Patients can be switched between different generic medicines, which can mean that they might receive a generic medicine with effectively 25% more active ingredient than the branded medicine on one occasion and one with effectively 20% less active ingredient on the next.

==Impact on patient adherence==
Generic medicines often have different sizes, shapes, colours and packaging to each other, and to the branded medicine. Switching between medications has been shown to significantly reduce adherence to treatment. Poor adherence is known to be associated with worse outcomes and increased costs for a variety of conditions.

These problems are exacerbated in elderly patients, who are more likely to be taking multiple medications.

It is estimated that £800 million worth of drugs is wasted annually in primary care. A report from a group of people drawn from academia, medicine and patient groups suggests this could increase further with a reduction in patient adherence due to Automatic Generic Substitution.

Under Automatic Generic Substitution, a patient could receive a different medication, with a different appearance and dosage instructions, on each visit to the pharmacy.

==Generic prescribing in the UK==
There are many cases where generic prescribing is fully appropriate and vital to containing costs. Generic prescribing in the UK is currently at 83%. The Association of the British Pharmaceutical Industry (ABPI) suggests that the maximum possible level for generic prescribing would be in the region of 90%, as a number of medicines have either no generic equivalent or are not appropriate for substitution, e.g. slow-release formulations. Prescribers now commonly prescribe a generic over a brand-name product in cases where it does not present any significant disadvantages to their patients.

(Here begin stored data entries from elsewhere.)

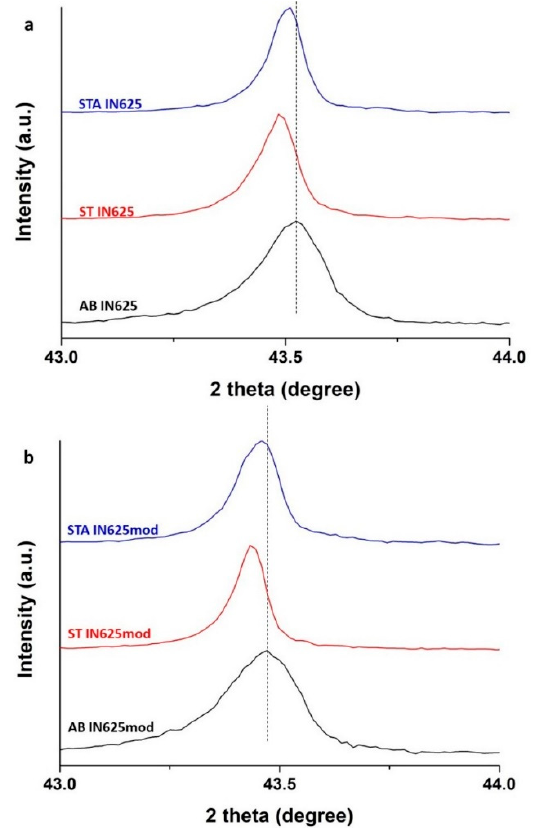
Figure A3. XRD patterns of the peak (111) of the ( a ) IN625 and ( b ) IN625mod in the AB, ST, and STA conditions. Figure A4.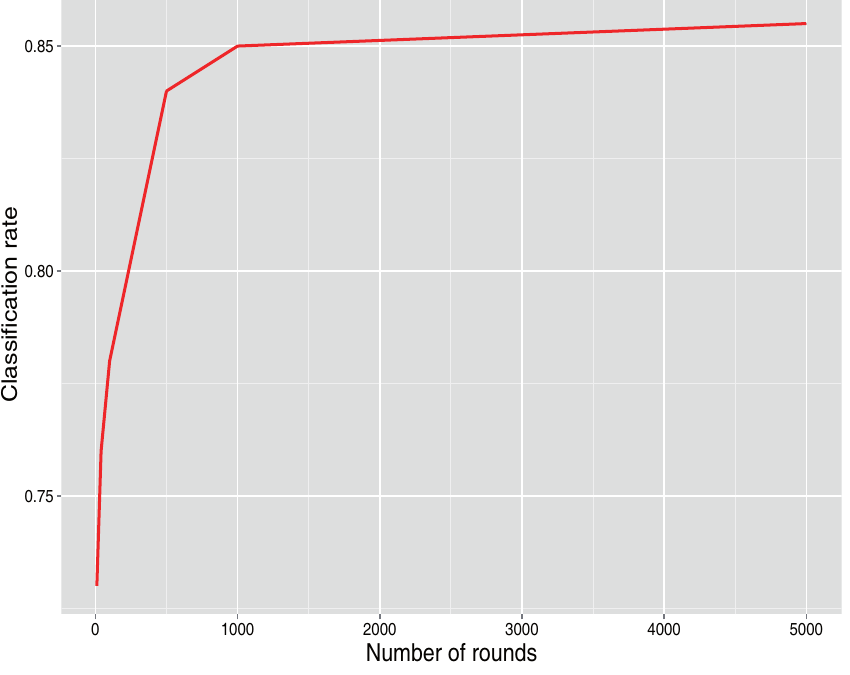
Figure 6. Classification rate vs. the number of rounds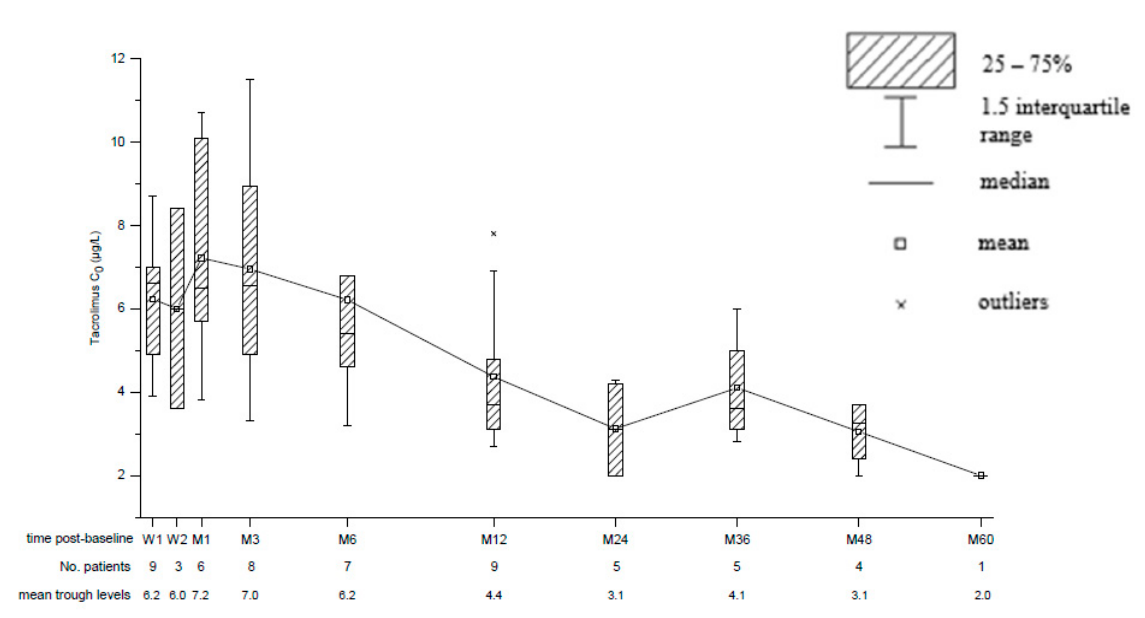
Figure 1. Box and whisker plots for trough concentration (C 0 ) of Everolimus ( I ), Cyclosporin A ( II ) and Tacrolimus ( III ). Time post-baseline is presented in weeks (W) and months (M). The number of patients with available data as well as mean trough levels for each point of interest is displayed below.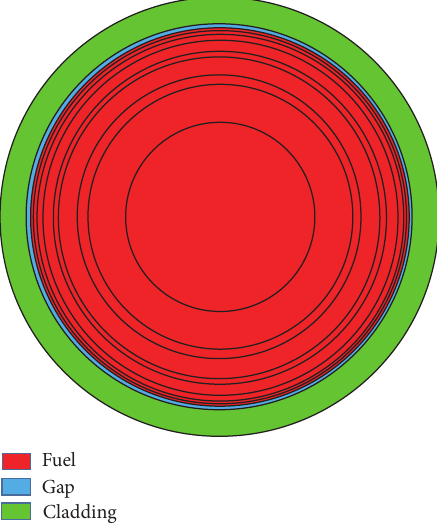
Figure 2: Radial profile of a fuel-cladding system with fuel region divided into 9 rings.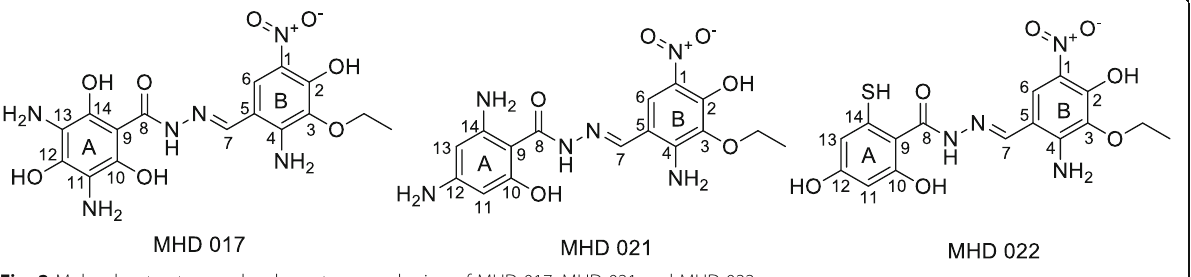
Fig. 2 Molecular structure and carbon atom numbering of MHD 017, MHD 021 and MHD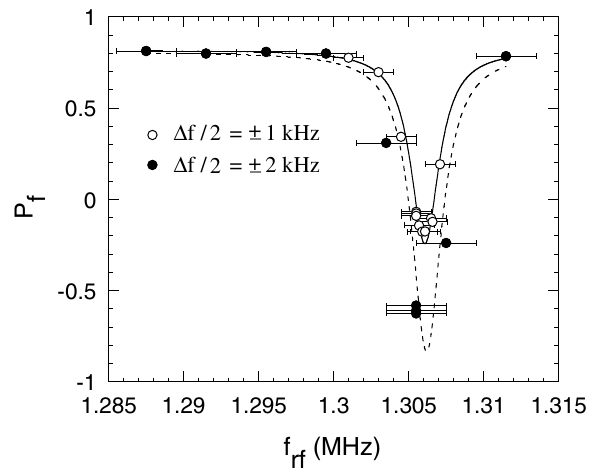
FIG. 2. The measured proton polarization at 1 : 941 GeV =c is plotted against the central frequency of each ramp; each ramp’s (cid:15) f range is shown by a horizontal bar. The rf dipole’s R B was 0.11 T mm; its (cid:15) t was 10 s. The curve is a fit using a first- order Lorentzian.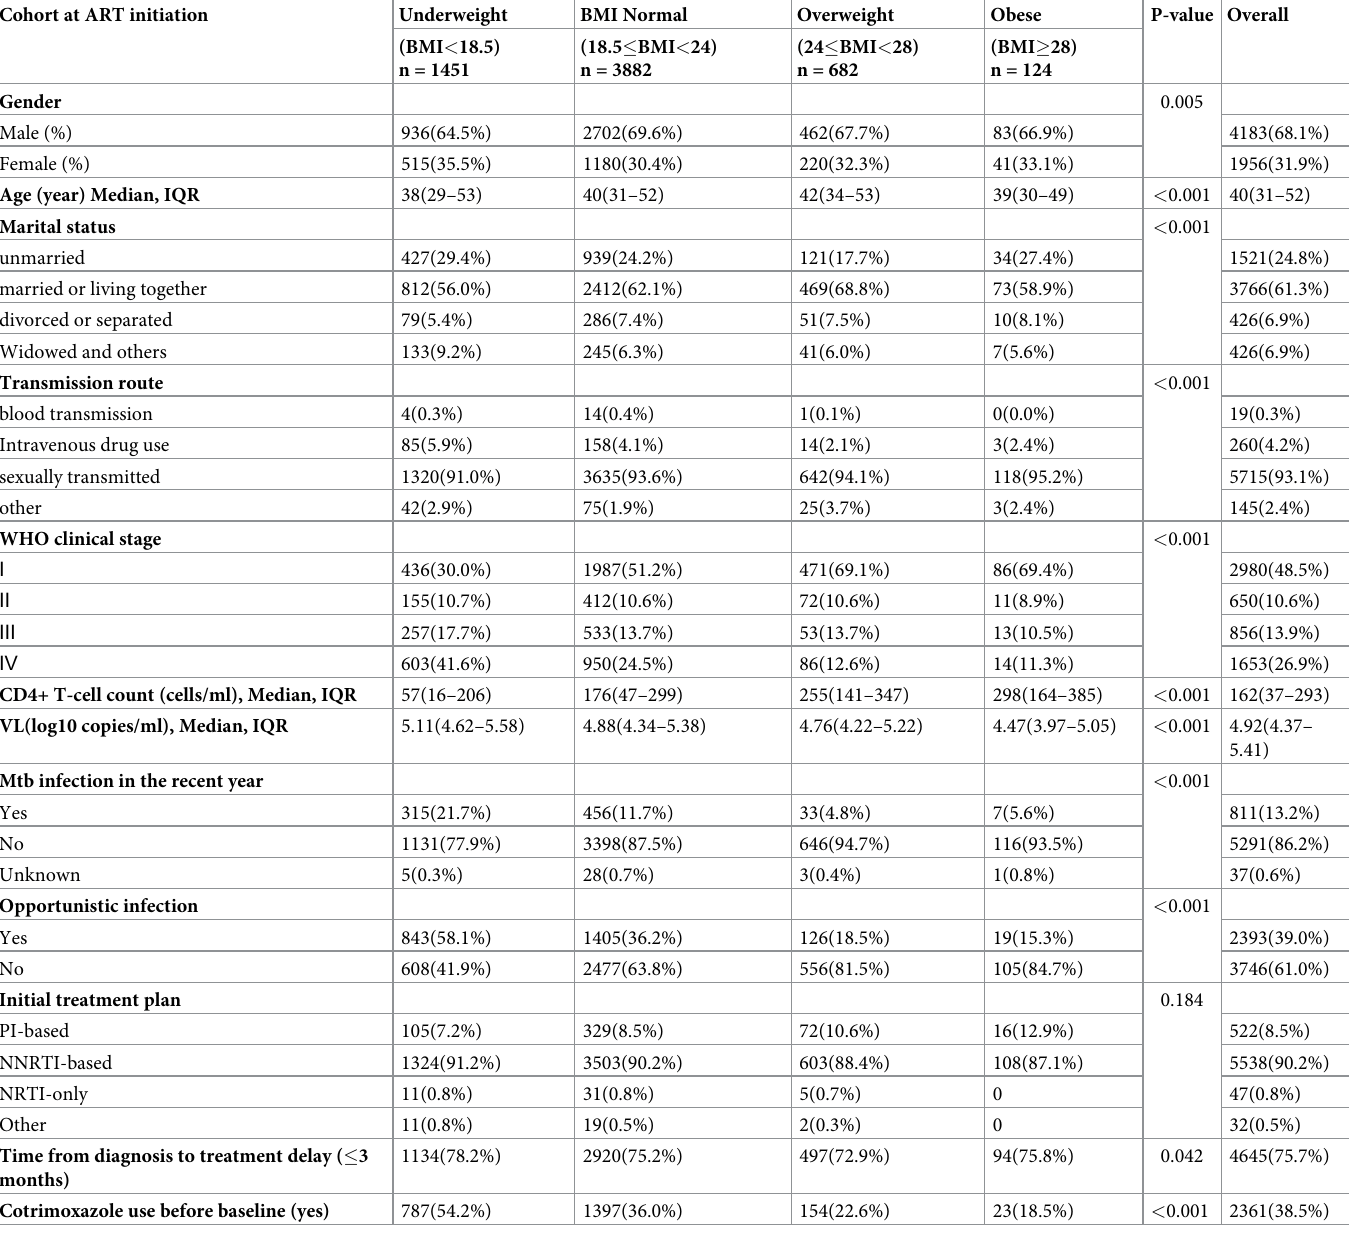
Table 1. Demographic characteristics of HIV patients receiving ART by BMI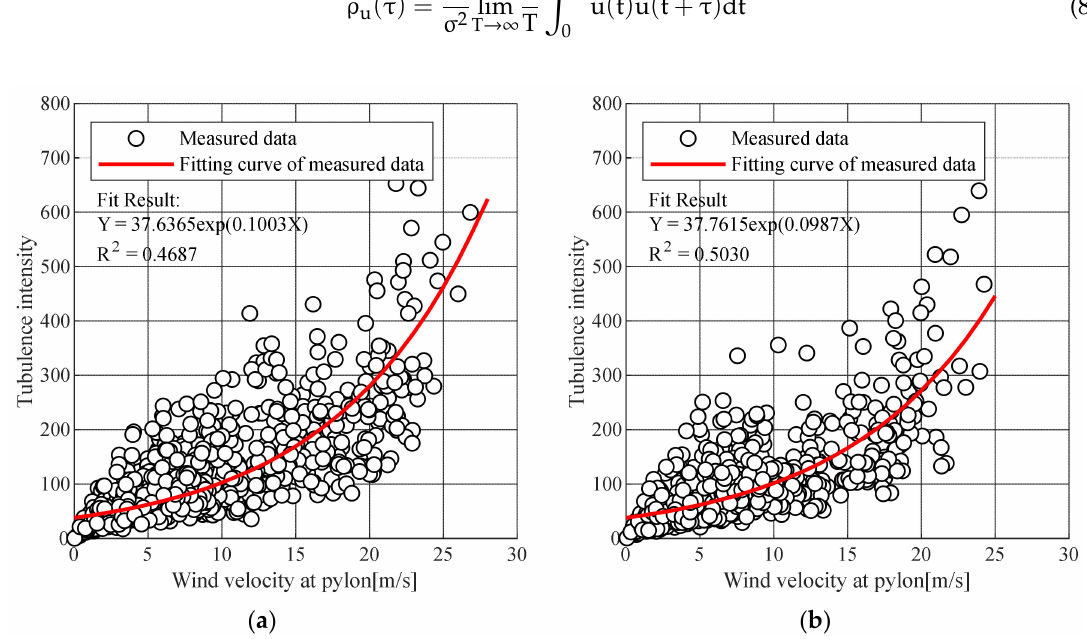
Figure 4. Turbulence length: ( a ) At pylon; ( b ) At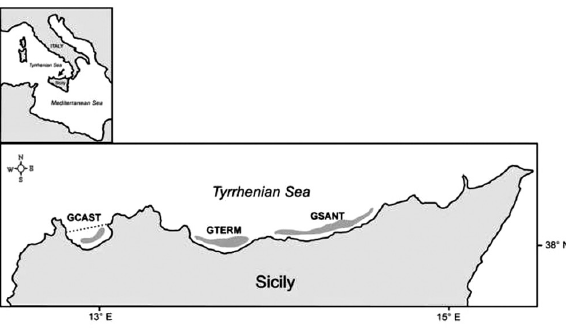
Fig. 1. – Study area; GCAST, Gulf of Castellammare; GTERM, Gulf of Termini Imerese; GSANT, Gulf of S.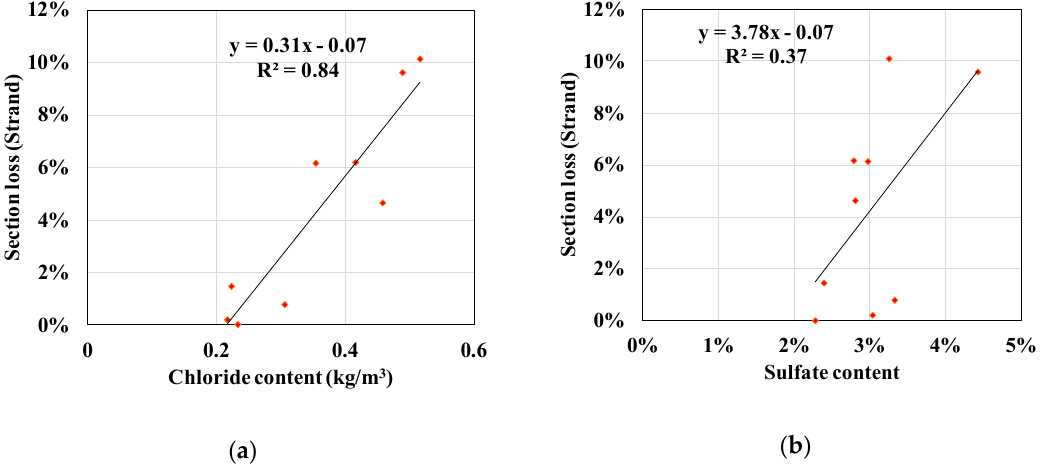
Figure 7. Relationship between chemical state of grout and section loss of strands due to corrosion: ( a ) chloride content to section loss, ( b ) sulfate content to section loss.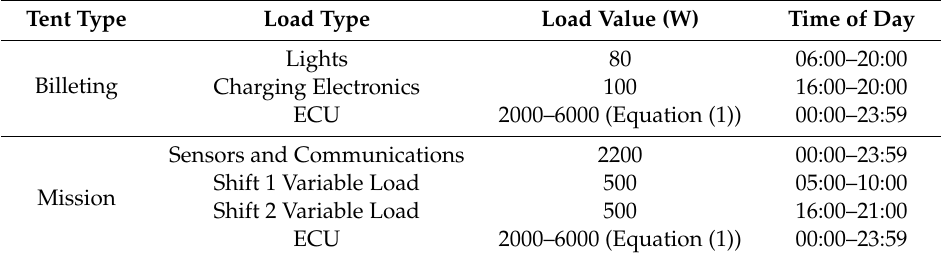
Table 1. Typical fabric shelter power load parameters. ECU: environmental control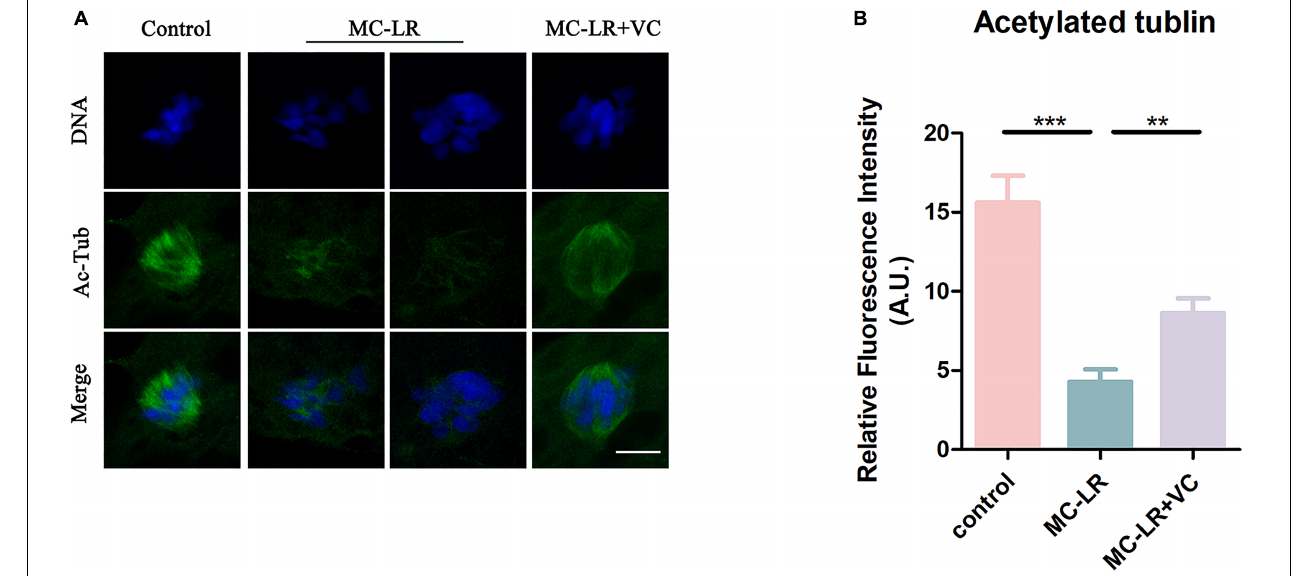
FIGURE 3 | VC increases the level of acetylation of α -tubulin in MC-LR-exposed oocytes. (A) Representative images of α -tubulin in the control, MC-LR-exposed, and VC-rescued groups. Bar = 5 µ m. (B) Quantitative analysis of the fluorescence intensity of acetylated α -tubulin in the control, MC-LR-exposed, and VC-rescued groups. ** p < 0.01, *** p <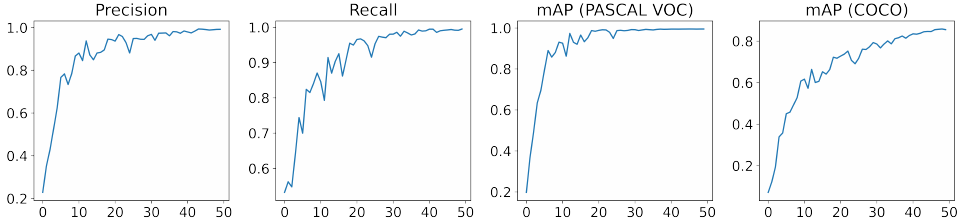
Figure 9. Metrics of YOLOv5m: precision ( first graph ), recall ( second graph ), mAP VOC which corresponds with PASCAL VOC metric ( third graph ) and mAP COCO which corresponds with COCO metric ( fourth graph ).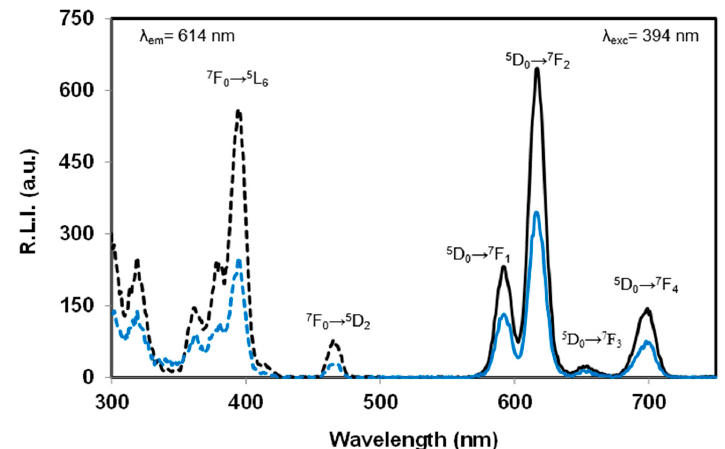
Figure 5. Excitation (dashed line) and emission (solid line) spectra of Eu:cit-cAp nanocarriers free of Doxo (black color) and loaded with 0.037 mg Doxo / mg Eu:cit-cAp (blue color) suspended in water at 25 ◦ C and pH = 7.4. Slit-widths exc / em = 10 / 10 nm, td = 120 µ s, t g = 5 ms, detector voltage 800 V. λ exc = 394 nm; λ em = 614 nm.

==The options for introducing Automatic Generic Substitution==
The DH is proposing three options for introducing generic substitution:
- Option 1 – do nothing
- Option 2 – Introduce generic substitution but with specific medicines excluded
- Option 3 – Introduce generic substitution but with specific medicines included

The DH favours Option 3; Introduction of dispensing flexibility but limiting the scheme in such a way that the arrangements only apply to a selected group of products on a select list

The initial inclusion list for Option 3 can be found here

If Option 3 is adopted, the list can be "revised" by DH without any further consultation and may be revised up to four times per year.

A group of people drawn from academia, medicine and patient groups has raised concerns in a report, ‘Automatic Generic Substitution – Clinical Implications for Patients’ that any substitution could be detrimental to the patient. It is known that many medicines have the potential to interact with each other. Medicines on the inclusion list could be substituted for a different version and interact differently with a patient’s established medicine.

This could be a particular issue for the elderly, who often have multiple conditions and receive multiple medications. A study of patients registered with 201 UK general practices showed that patients aged 65–69 years received repeat prescriptions for an average of 5.9 medications in 2005.